Decomposing random regular graphs into stars

We study $k$-star decompositions, that is, partitions of the edge set into disjoint stars with $k$ edges, in the uniformly random $d$-regular graph model $\mathcal{G}_{n,d}$. We prove an existence result for such decompositions for all $d,k$ such that $d/2 < k \leq d/2 + \max\{1,\frac{1}{6}\log d\}$. More generally, we give a sufficient existence condition that can be checked numerically for any given values of $d$ and $k$. Complementary negative results are obtained using the independence ratio of random regular graphs. Our results establish an existence threshold for $k$-star decompositions in $\mathcal{G}_{n,d}$ for all $d\leq 100$ and $k > d/2$, and strongly suggest the a.a.s. existence of such decompositions is equivalent to the a.a.s. existence of independent sets of size $(2k-d)n/(2k)$, subject to the necessary divisibility conditions on the number of vertices.

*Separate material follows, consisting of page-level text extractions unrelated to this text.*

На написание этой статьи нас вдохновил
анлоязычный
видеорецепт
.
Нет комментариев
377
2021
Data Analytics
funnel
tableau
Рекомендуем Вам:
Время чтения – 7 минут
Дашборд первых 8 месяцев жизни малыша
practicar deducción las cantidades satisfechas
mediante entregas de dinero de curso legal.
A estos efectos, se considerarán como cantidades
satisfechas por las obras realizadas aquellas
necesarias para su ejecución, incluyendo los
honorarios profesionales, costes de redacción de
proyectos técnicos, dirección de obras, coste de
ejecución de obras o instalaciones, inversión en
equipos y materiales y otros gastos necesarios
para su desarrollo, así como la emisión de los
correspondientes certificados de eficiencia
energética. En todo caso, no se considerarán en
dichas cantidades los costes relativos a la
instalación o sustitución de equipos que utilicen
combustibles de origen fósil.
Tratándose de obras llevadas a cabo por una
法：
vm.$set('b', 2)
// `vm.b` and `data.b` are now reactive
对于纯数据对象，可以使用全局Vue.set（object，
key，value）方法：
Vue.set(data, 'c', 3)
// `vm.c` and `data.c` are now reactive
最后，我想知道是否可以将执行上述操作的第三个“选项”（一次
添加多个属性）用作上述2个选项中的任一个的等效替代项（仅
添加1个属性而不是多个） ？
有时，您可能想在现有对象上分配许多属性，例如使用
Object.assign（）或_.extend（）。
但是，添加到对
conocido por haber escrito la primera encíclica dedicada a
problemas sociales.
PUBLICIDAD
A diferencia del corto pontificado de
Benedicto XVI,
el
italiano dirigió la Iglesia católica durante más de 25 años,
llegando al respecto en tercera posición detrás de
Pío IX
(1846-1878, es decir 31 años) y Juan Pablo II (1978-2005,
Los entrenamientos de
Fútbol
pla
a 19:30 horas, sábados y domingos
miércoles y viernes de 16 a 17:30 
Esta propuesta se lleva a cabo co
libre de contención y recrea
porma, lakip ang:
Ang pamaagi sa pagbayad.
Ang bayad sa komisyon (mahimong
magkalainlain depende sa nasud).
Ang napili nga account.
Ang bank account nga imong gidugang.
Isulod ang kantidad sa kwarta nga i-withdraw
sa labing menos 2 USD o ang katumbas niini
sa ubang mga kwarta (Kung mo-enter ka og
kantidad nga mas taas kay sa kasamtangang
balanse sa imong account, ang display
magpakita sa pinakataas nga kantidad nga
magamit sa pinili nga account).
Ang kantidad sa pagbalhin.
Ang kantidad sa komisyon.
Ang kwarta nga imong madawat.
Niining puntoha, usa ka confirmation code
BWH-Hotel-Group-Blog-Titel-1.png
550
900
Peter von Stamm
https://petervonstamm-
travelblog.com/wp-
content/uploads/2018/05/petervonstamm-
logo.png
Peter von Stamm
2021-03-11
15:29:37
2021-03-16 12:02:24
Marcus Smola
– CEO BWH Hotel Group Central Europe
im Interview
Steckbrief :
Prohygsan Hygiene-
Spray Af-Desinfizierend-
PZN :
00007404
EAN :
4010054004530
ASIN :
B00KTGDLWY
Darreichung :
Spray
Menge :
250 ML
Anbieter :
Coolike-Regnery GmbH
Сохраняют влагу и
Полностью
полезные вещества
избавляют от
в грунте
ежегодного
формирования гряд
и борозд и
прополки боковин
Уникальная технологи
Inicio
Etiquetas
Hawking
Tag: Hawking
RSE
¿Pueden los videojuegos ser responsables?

For smaller values of $k$, the connection between $k$-star decompositions and $\beta$-orientations allows us to apply results of Thomassen (2012) and Lov\'asz, Thomassen, Wu and Zhang (2013). We prove that random $d$-regular graphs satisfy their assumptions with high probability, thus establishing a.a.s. existence of $k$-star decompositions (i) when $2k^2+k\leq d$, and (ii) when $k$ is odd and $k < d/2$.